Increased global DNA methylation by Dnmt3a disrupts skeletal muscle homeostasis, promotes age-related muscle atrophy, and reduces muscle metabolic elasticity

Loss of muscle mass and function—a hallmark of skeletal muscle aging—is known as sarcopenia. Moreover, mammalian aging is reportedly driven by loss of epigenetic information. However, the effect of epigenetic alterations on skeletal muscle homeostasis is unknown. In this study, we show that chronic elevation of global DNA methylation results in a myopathy-like phenotype and age-related changes in skeletal muscle. Overexpression of muscle de novo methyltransferase 3a (Dnmt3a) increased central nucleus-positive myofibers, predominantly in fast-twitch myofibers, and shifted muscle fiber type to stress-resistant slow-twitch myofibers, accompanied by increased inflammatory and senescent signatures, decreased mitochondrial OXPHOS complex I protein level, and reduced basal autophagy in skeletal muscle.
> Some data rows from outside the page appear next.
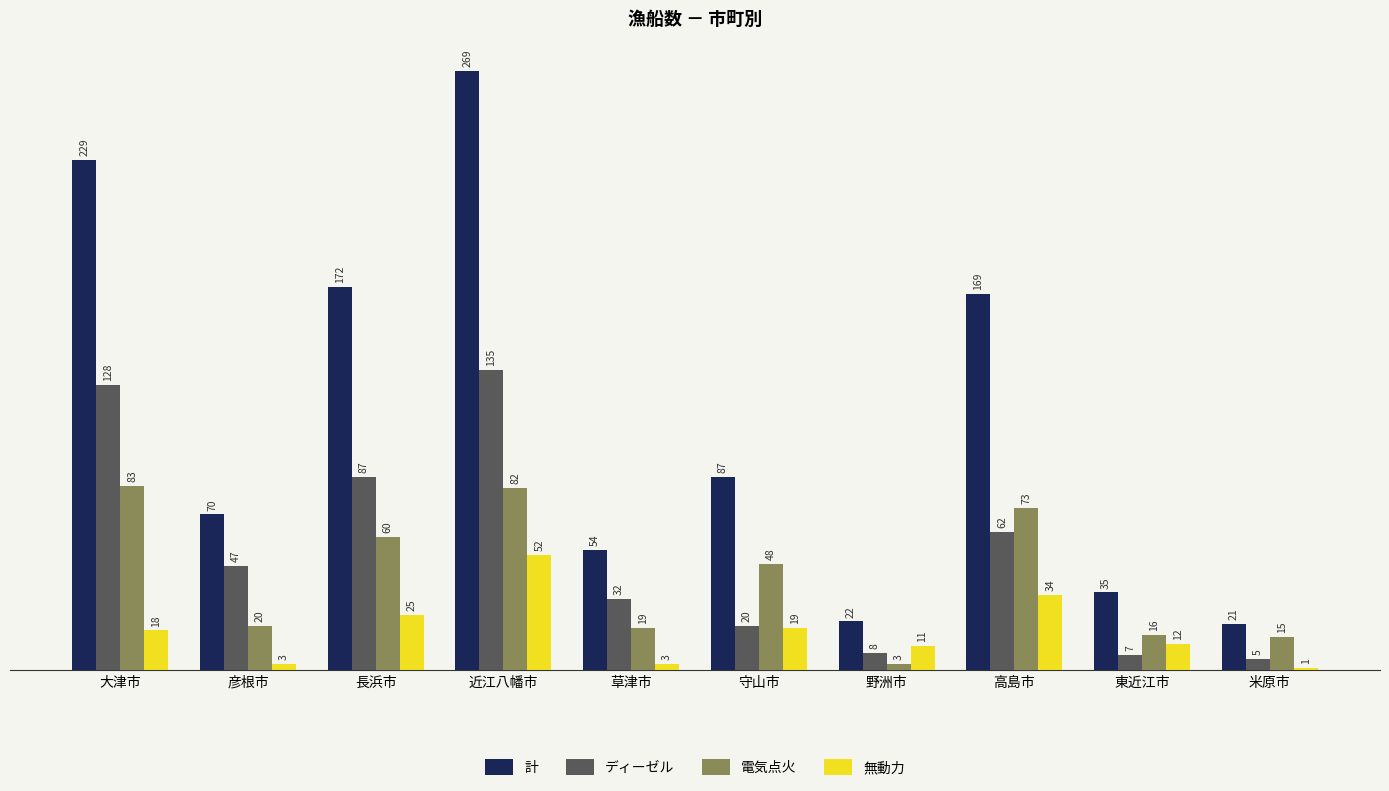

Rank the series by their maximum value, from highest to lowest.

計, ディーゼル, 電気点火, 無動力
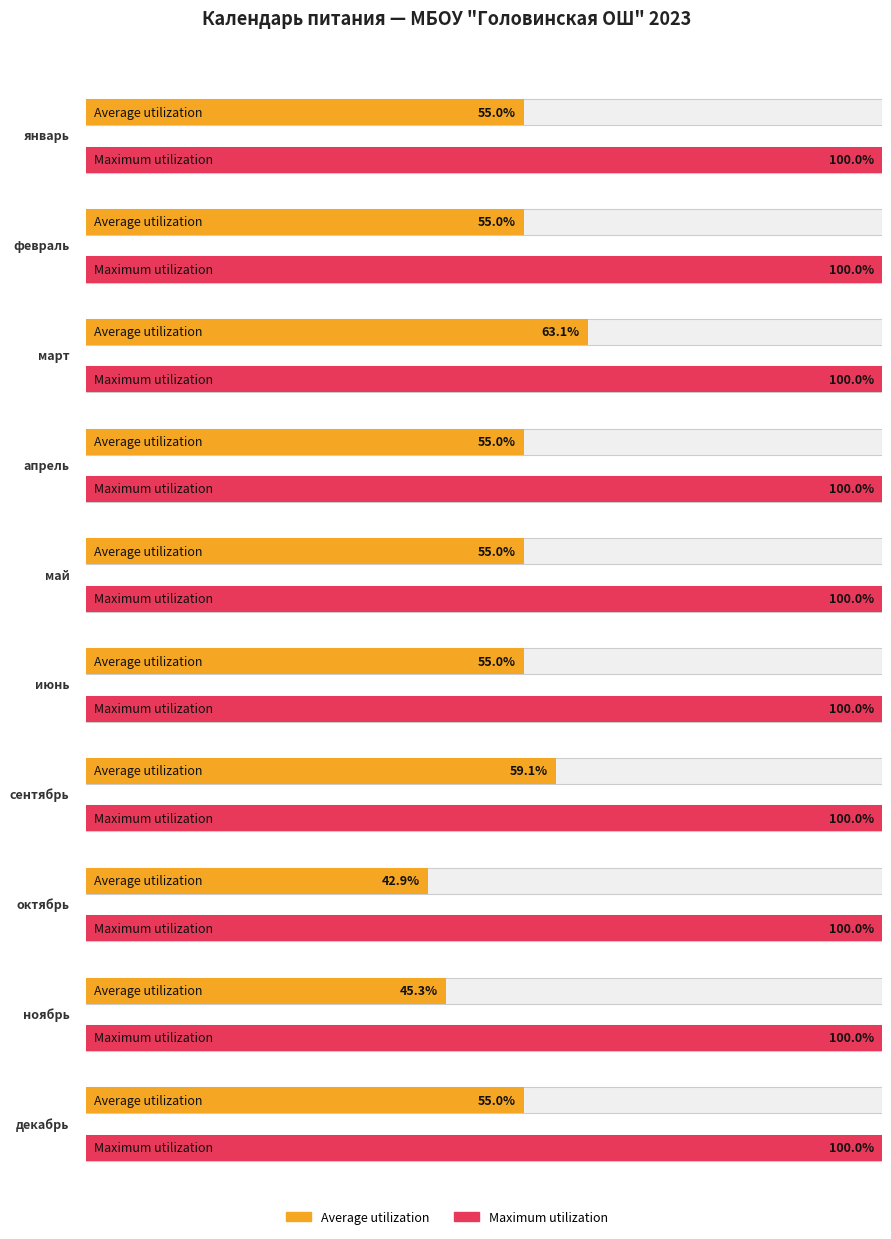

How many data points does each series have?

10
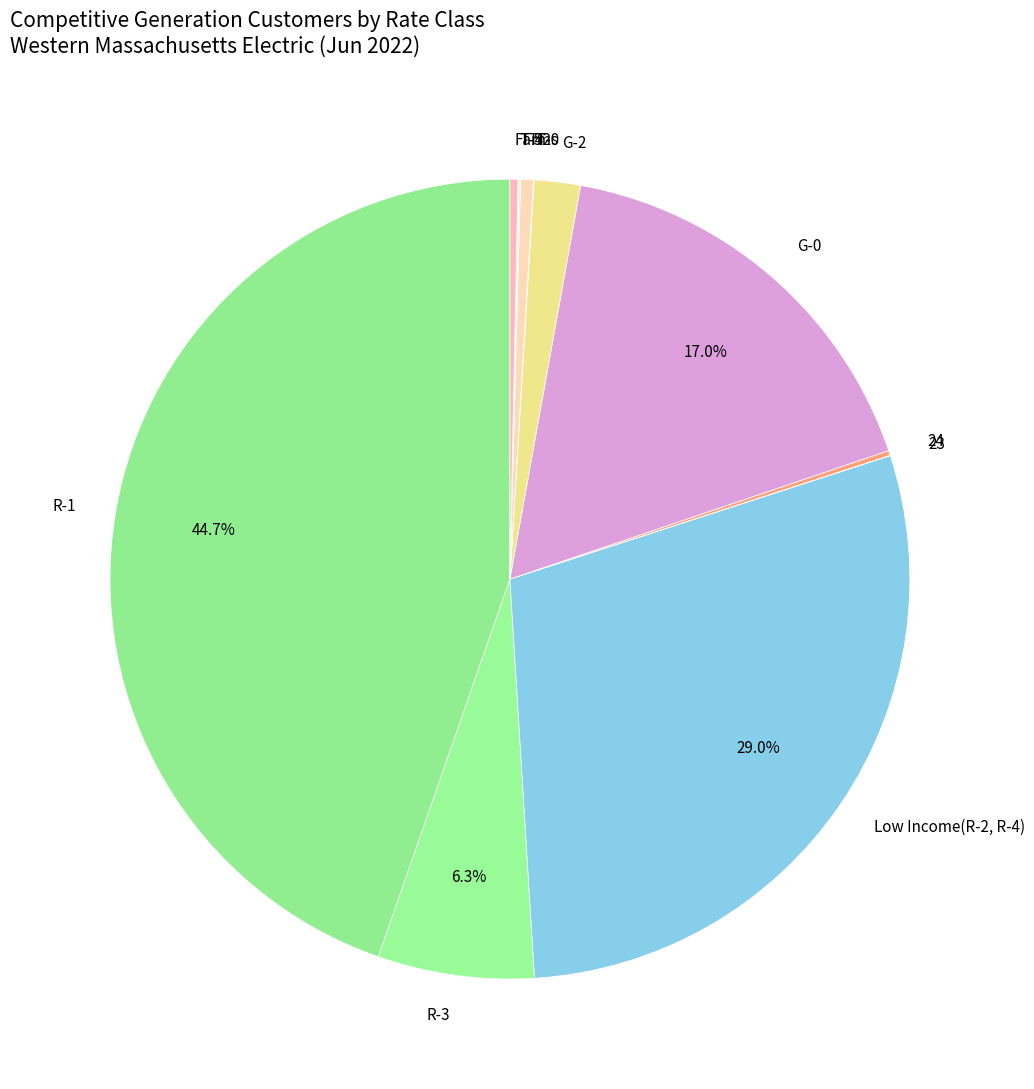

Is there a majority slice in this chart?

No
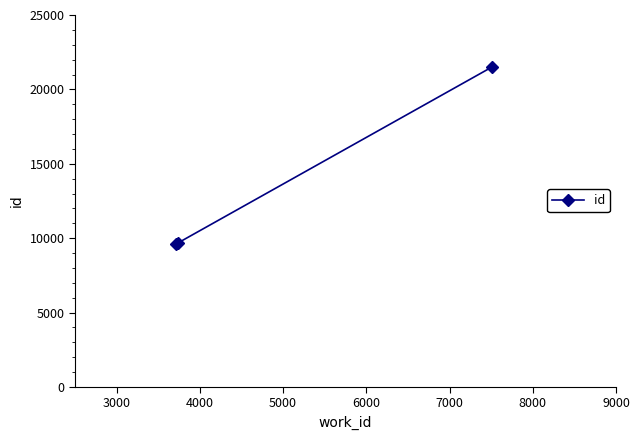

What is the sum of all values?

40764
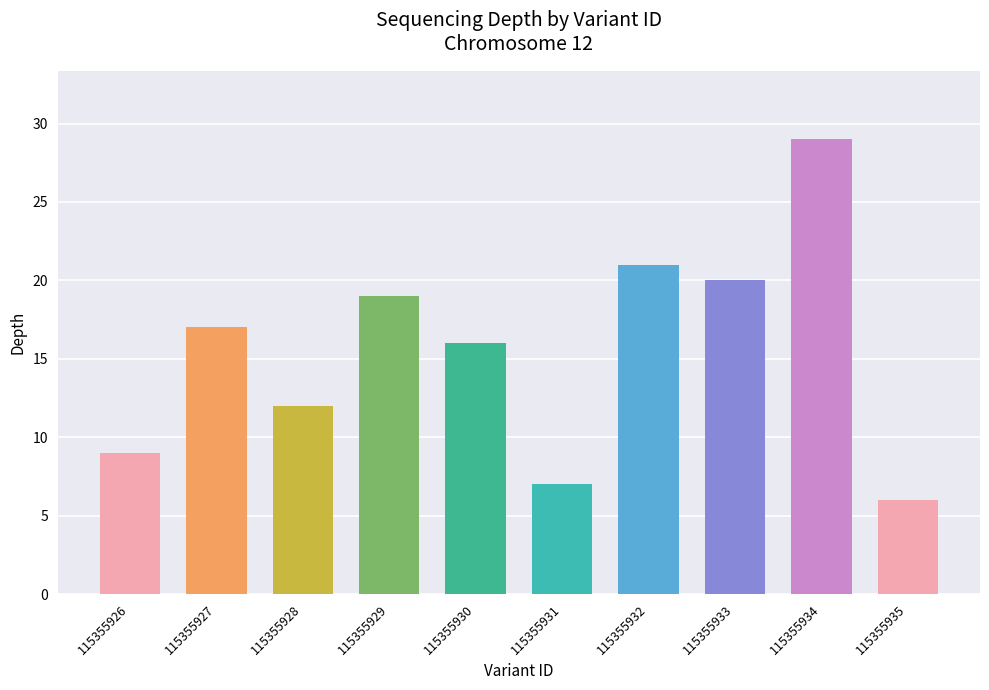

The chart shows a value of 13 at 115355926. True or false?

False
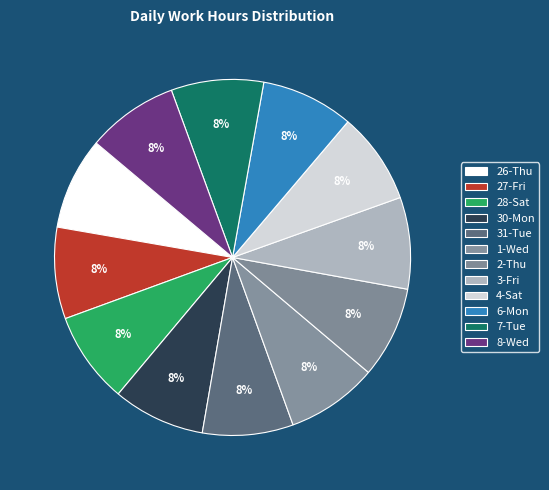

To the nearest percent, what is the average slice percentage?

8%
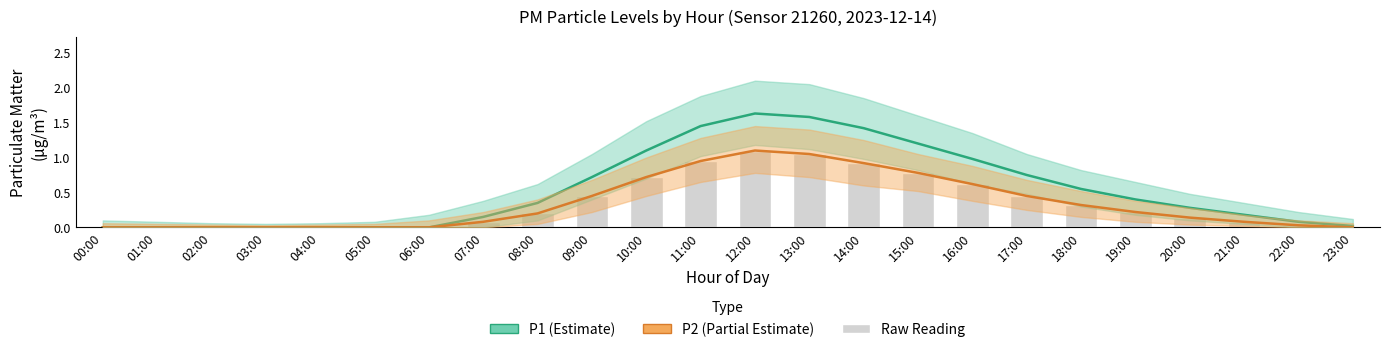

What is the spread (max minus min) of values at 21:00?

0.1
Chronic Dnmt3a overexpression decreased muscle mass and strength, and impaired tolerance to endurance exercise with age. This age-related decline in endurance exercise capacity was accompanied by an augmented inflammatory signature in a manner that is enhanced with age and promoted muscle atrophy. Network analysis identified Akt1 as a potential hub gene. Dnmt3a expression not only reduced sensitivity to starvation-induced muscle atrophy by suppressing the FoxO-regulated autophagy and ubiquitin–proteasome systems, but also reduced the restorability from starvation-induced muscle atrophy. These data suggest that increased global DNA methylation disrupts skeletal muscle homeostasis, promotes age-related muscle atrophy, and reduces muscle metabolic elasticity. Overall design: Genomic DNAs were extracted from skeletal muscle (gastrocnemius) of Dnmt3a-Tg and age-matched WT mice. Libraries for whole-genome bisulfite sequencing was prepared as described in Miura F et al (2019), NAR, 47, e85.